Current research has changed all that. Lately, the umbilical cord is getting a great deal of respect. The blood in it contains stem cells, which are normally found in bone marrow. Stem cells manufacture and maintain the body's blood supply by regenerating and differentiating into all the other types of blood cells.

Research into the potential uses of cord blood suggests some intriguing therapeutic possibilities. In one study performed by Nicholas M. Ponzio, PhD, professor of pathology and laboratory medicine at UMDNJ - New Jersey Medical School (NJMS), and Pranela Rameshwar, PhD, assistant professor of medicine in the school's division of hematology, mice were given lethal doses of radiation, then injected with human cord blood. "The majority survived after only one injection, and many were still alive a year later," says Ponzio.

Of great interest was the fact that two weeks after the injection, the mice were tested for the presence of human cells, and none were found. "It appeared that the grafting was only temporary, helping the mice to survive the immediate effects of the radiation but, more importantly, stimulating their own stem cells to produce more blood cells," says Ponzio. "It's possible that as the stem cells of the mice repopulated their immune system, the human cells were recognized as foreign and were subsequently destroyed."

The results suggest a possible role of cord blood to protect against high-dose chemotherapy. For example, a patient with breast cancer could be given high doses of therapeutic agents, which typically would shut down the body's blood-building mechanism. The patient would then be transfused with cord blood, stimulating repopulation of all the blood cells by the body's own stem cells.

Bone marrow transplantation is an accepted therapy for treating diseases that damage or shut down the body's blood-producing mechanism, including malignancies, anemia, and immune deficiencies.

The blood-building qualities of stem cells are the rationale behind the procedure. However, there are many problems associated with it. The success of a marrow graft is dependent on stringent selection criteria to identify a suitable donor. In addition, marrow donation requires general anesthesia and is costly.

If there are mismatches between donor and recipient one complication can be a failure of the transplanted marrow cells to engraft. Such mismatches can also provoke a graft-vs.-host reaction, where the transplanted marrow cells mount a potentially life-threatening immune response against the recipient.

Current research focuses on transplanting stem cells from cord blood, rather than bone marrow, into human recipients. The procedure was first performed in 1970 by Norman Ende, MD, professor of laboratory medicine and pathology at NJMS, and his brother, Milton Ende, MD, of Petersburg, VA, on a young man with acute lymphoblastic leukemia.

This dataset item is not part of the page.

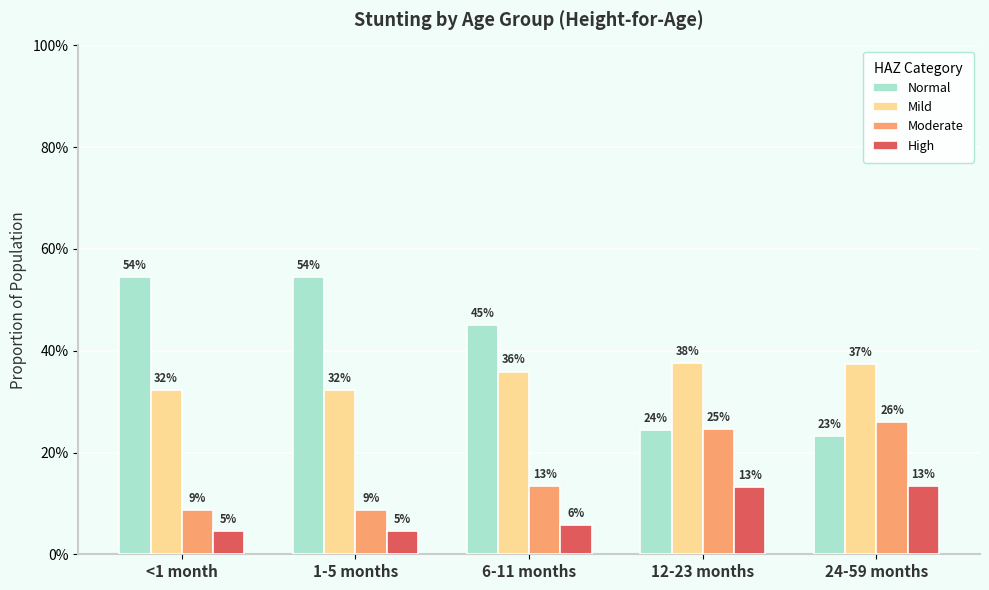

What is the value of the Normal bar at the 2nd from the left?

0.5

An account of the procedure was published in the March, 1972 issue of The Virginia Medical Monthly. However, the report did not receive much attention, and the Endes' milestone is often overlooked. It wasn't until the late 1980s that other published reports of cord blood transplantation attracted the interest of the scientific community.

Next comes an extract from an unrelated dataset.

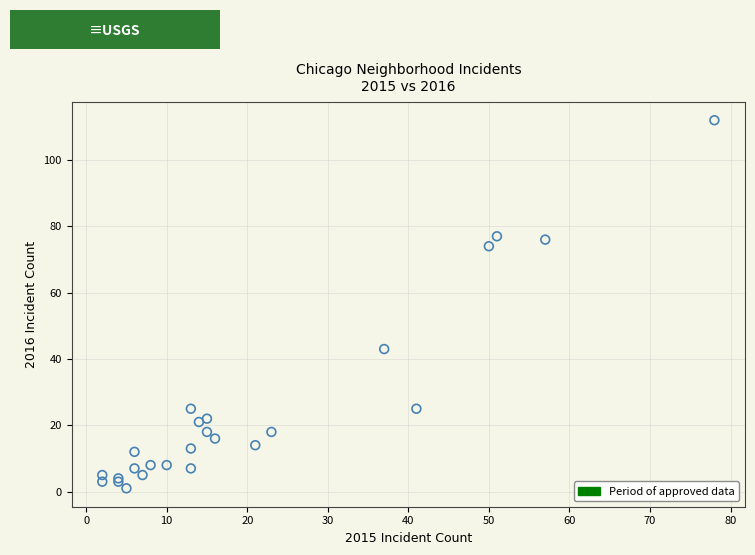

What Y value in the scatter plot is closest to 56?

43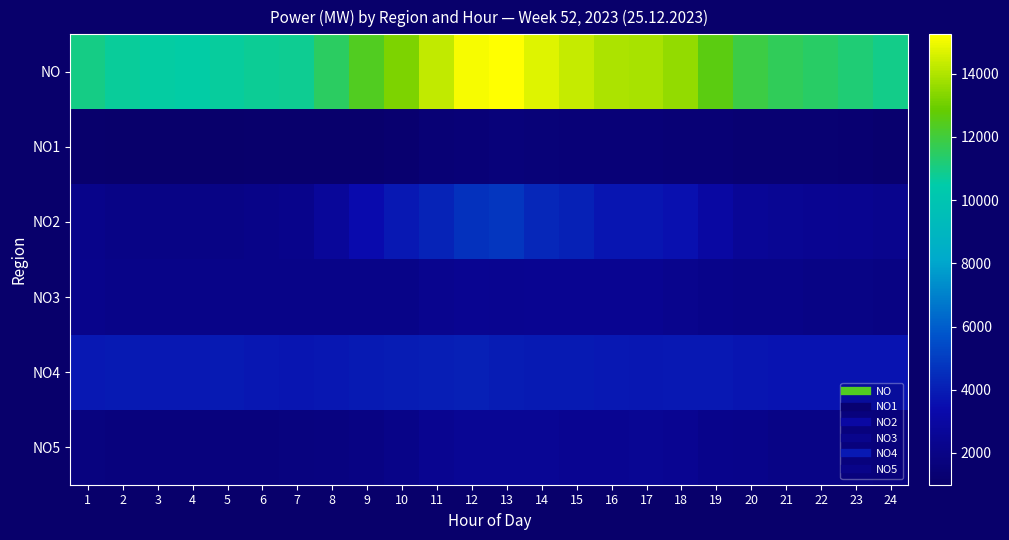

Rank the series at 15 from lowest to highest value.

NO1, NO5, NO3, NO4, NO2, NO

Hundreds of cord blood transplants have since been performed in the US and around the world. Cord blood has many advantages over bone marrow in transplantation. The harvesting and grafting processes are simple. Because of the immaturity of the cells in cord blood, it appears less likely to be rejected, and less likely to cause severe graft-vs.-host rejections. It can also be stored, so a supply would be immediately available.